Yes, the bigger and more techy a lost civilization one postulates, the more likely it is that we’d have seen evidence of it. For example, the bigger a civ, the earlier they adopted pottery, and the more widely they used it, the more we should expect to find pottery shards. Similar for widespread use of metal. But if there are plausible civ hypotheses that don’t require them to be as big, or as much into stuff that creates long-lasting evidence like pottery shards, then the more trouble we’ll have rejecting such hypotheses.

One complication re lost advanced civilizations is that the last 7K years have seen especially calm weather worldwide. Before that, sea levels changed a lot more, and before 10Kya temperatures changed a lot more, and much of the Earth was covered with glaciers. There may even have been some huge worldwide cataclysms around 12Kya. All this made it harder to sustain complex civilizations back then, but also made it harder to preserve evidence of them for us to see now, if they has been there.

Seems to me we want something like prediction markets here, to give better incentives and aggregation re predictions of what stuff will be found where re when. So let me suggest: markets in archeology prize obligations.

First, let’s set up some archeology prizes, each of which pays $P to the first group who can show an X found in region R from before date D. For example, show a homo sapien skull found in the Americans dated before 200Kya. Define $P in units of some standard investment asset, like the S&P 5000 or MSCI All Country World Index. Then create markets where people can be paid in those same units to take on fractions of prize obligations. For example, someone might be paid 10 units to take on an obligation to pay 100 units of the pre-200Kya America skeleton prize.

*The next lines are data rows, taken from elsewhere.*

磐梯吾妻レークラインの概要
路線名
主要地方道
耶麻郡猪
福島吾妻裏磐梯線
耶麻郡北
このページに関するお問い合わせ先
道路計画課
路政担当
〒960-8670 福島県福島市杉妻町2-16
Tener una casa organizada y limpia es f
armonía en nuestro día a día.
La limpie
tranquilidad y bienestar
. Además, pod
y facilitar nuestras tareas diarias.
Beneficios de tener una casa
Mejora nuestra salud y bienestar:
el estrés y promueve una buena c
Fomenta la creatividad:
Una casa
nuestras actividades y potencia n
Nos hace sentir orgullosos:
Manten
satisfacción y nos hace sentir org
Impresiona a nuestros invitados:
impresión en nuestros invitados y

The asset ratio price in these markets, such as the 10% ratio of 10 to 100 in the example above, could be interpreted as a probability that the prize will ever be won. With enough kinds of prizes for enough findings X, regions R, and dates D, we could get a pretty good picture of what we are likely to find. Such as lost advanced civilizations. These prize payments would encourage more archeology effort to discover things.

Skeptics who see little chance of dramatic findings might eagerly be paid to take on such obligations, while enthusiasts who see such discoveries as more likely could take the opposite sides of such transactions. Each side can expect to profit by reversing their trade when the world comes to its senses and agrees with them, which might happen long before any actual discoveries are paid prizes.

Investigators who expect to be able to show particular findings soon might offer to pay now for others to take on obligations to pay bigger related prizes later. And these relative prices might give investigators hints about what to look for where.

As it is quite legal to pay out prizes and to transfer obligations to pay prizes, all of this looks pretty legal to me. (But I’m not a lawyer, so of course not legally allowed to state opinions on such things.) Yes, you’d need to set things up to ensure that people will make good on obligations to pay prizes, but that seems feasible. We could get even more trading if anyone were allowed to pay to become an auxiliary prize recipient in case a prize was one by someone, but I’m less sure that would be considered legal.

So, who wants to help set this up?

Added 9a: During the classic Egypt era, many monuments were built over and near apparently much older sites with much older monuments built using apparently advanced tech. Many of these older sites have very large tunnel systems, many of which are from being fully explored. That is my best bet re where to look for evidence of lost advanced civs.